You thrive in the sweet spot. Believe it or not, another primary issue that conflicts with a successful session hinges on the simple positioning of the singer in the room. “Even if a room is built to be acoustically perfect, it will still have a ‘sweet spot,’ a place where everything comes together just right to make the singer sound his or her best,” explains Deva. “On the flipside, that same room will also have places that cause the voice to constrict.” According to Deva, to get the most out of the session and the singer, the angle of the singer’s position must line up with the sweet spot. 

This is a phenomenon she has experienced firsthand on more than one occasion. An example: Deva was hired to serve as a session vocal coach for two singers who were working on a major-label project at a studio in Hamburg, Germany. Her job was to make sure that the singers were ready to sing all of their songs, so she was present during the sessions. Unfortunately, when the first singer went into the booth and began to sing, he immediately started having difficulty, so Deva was asked to go in and sing a full-out vocal so that he could follow it. “As soon as I started to sing, my voice jammed up. I adjusted the headset and went for another take, and it jammed up again. There was no compression on my voice, but if felt like there was, and I couldn’t seem to get beyond it.”

She knew there was something strange going on with her position in the room so she stood in the middle of the room, began singing “ah” and slowly began turning 360 degrees. In certain directions her voice got squeezed, but, finally, she found the place where her voice opened and relaxed: the sweet spot of the room. 

“It’s important for engineers to understand the technology well, but they also must understand that the audio world is based on mathematics and physics,” adds Powell. 


Sweet spots and headphones aside, the most successful sessions are the ones in which the producer/engineer has taken the time to get to know and communicate with the singer.
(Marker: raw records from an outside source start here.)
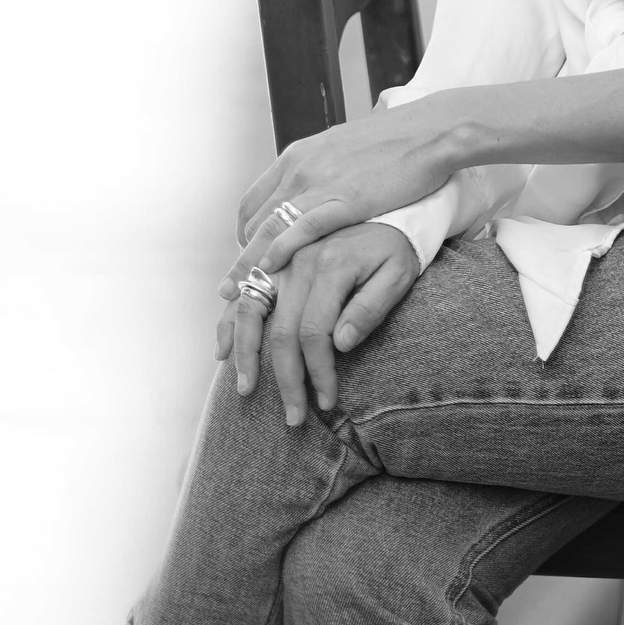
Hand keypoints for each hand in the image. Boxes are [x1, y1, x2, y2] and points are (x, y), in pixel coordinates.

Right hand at [214, 222, 420, 423]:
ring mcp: (282, 256)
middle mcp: (299, 258)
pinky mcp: (274, 256)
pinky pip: (244, 290)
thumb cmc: (396, 247)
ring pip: (250, 309)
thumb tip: (341, 345)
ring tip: (245, 389)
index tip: (326, 401)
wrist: (390, 207)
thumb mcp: (398, 274)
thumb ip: (371, 307)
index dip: (318, 372)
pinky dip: (230, 320)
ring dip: (244, 353)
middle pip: (281, 329)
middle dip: (285, 379)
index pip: (315, 333)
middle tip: (293, 417)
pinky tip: (224, 348)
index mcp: (332, 264)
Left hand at [219, 98, 452, 295]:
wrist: (430, 131)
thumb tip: (313, 189)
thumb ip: (322, 171)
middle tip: (236, 286)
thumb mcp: (344, 150)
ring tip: (236, 293)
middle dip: (243, 256)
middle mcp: (301, 168)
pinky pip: (302, 228)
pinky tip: (271, 270)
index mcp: (300, 155)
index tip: (248, 258)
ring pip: (269, 228)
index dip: (246, 234)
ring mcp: (321, 182)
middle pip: (255, 219)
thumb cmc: (395, 141)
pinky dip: (281, 251)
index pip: (255, 201)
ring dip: (249, 264)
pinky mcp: (345, 198)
If Powell is working with a band for the first time on a multi-day project, for instance, he will always meet with them before recording. “I like to bring the band over, have them check out the space and get a feel for things, play some music and let them chill for a while, and give them a chance to get comfortable,” says Powell. “After that, we’ll talk about how many songs they want to do and what they want to accomplish.” Powell contends that one of the culprits that lead to unsuccessful sessions is unrealistic expectations. “I’ve had artists say they want to record 27 songs in a two-day session and make it sound like Pet Sounds meets Abbey Road,” he explains. “Those kinds of expectations are going to lead to a huge disappointment because it just isn’t realistic.” 
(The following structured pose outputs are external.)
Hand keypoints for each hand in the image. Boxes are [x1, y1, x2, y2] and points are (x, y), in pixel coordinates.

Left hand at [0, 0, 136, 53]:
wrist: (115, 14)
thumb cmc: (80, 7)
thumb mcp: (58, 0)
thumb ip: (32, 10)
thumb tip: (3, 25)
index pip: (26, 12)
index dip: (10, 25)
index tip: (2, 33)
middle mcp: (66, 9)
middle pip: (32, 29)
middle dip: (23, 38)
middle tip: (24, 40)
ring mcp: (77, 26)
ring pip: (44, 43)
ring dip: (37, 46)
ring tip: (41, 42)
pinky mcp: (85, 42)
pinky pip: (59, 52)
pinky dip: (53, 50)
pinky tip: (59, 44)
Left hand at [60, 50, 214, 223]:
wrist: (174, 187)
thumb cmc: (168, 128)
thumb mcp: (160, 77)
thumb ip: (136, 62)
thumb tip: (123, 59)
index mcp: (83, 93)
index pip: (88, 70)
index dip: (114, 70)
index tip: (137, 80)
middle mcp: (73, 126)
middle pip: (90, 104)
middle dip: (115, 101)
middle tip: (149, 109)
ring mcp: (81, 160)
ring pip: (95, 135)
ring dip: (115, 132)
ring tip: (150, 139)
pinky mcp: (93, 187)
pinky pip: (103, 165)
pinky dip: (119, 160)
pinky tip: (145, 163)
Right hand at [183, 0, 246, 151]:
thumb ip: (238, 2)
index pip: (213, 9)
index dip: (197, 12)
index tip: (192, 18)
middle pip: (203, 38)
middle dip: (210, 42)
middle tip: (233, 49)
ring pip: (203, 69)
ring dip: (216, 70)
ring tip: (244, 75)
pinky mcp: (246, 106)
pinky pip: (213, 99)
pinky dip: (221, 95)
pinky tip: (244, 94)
Realistic expectations aren’t limited to the singer. Producers also must have them, but for that to happen, they have to take the time to get to know the singer. “I think it’s essential that a producer or engineer learn how the singer works and sounds when she’s not in the studio,” says Deva. “A lot of times, if the singer is experiencing issues, the person sitting in the control room doesn’t understand why because he hasn’t taken the time to listen to what the singer sounds like off-mic and without all of the other stuff going on around them in the vocal booth.”
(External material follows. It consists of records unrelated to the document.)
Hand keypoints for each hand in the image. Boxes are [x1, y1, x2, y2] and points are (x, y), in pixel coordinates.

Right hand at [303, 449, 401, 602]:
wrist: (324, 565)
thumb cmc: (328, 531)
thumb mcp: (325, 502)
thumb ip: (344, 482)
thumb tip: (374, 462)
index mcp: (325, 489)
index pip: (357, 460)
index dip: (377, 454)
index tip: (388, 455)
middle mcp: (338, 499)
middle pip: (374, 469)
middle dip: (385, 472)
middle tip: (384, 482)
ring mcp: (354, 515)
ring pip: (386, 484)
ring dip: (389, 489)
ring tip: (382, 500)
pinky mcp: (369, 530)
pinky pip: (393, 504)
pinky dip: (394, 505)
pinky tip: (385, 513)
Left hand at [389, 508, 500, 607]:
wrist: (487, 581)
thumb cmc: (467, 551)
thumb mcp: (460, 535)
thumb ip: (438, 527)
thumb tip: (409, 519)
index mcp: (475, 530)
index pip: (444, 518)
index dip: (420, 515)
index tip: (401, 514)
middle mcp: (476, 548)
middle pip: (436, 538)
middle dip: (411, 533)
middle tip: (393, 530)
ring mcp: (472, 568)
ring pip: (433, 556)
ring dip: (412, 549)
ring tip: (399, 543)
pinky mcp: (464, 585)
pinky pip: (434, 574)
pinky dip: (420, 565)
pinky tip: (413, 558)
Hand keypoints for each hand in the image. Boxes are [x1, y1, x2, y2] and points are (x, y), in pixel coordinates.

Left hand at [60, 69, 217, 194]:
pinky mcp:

Most importantly, as an engineer you need to know what you’re doing. “Just because you have a Pro Tools box doesn’t mean you know how to use it,” cautions Powell. “The more you read and study the craft, and the more you learn about the business of making records, the better you’re going to be able to handle unexpected curves that vocal sessions tend to throw at you during sessions.” Powell says the best engineers are the ones that are able to think on their feet, maintain a sense of calm in pressure situations and never hint that there is an issue they don’t know how to resolve, even if it takes them a few minutes to figure out. “As an engineer, you always have to be in control. The minute you show any weakness or make it seem like you don’t know what you’re doing is the minute your client loses confidence in you and the session has no where to go but down. You’ve got to keep your cool.”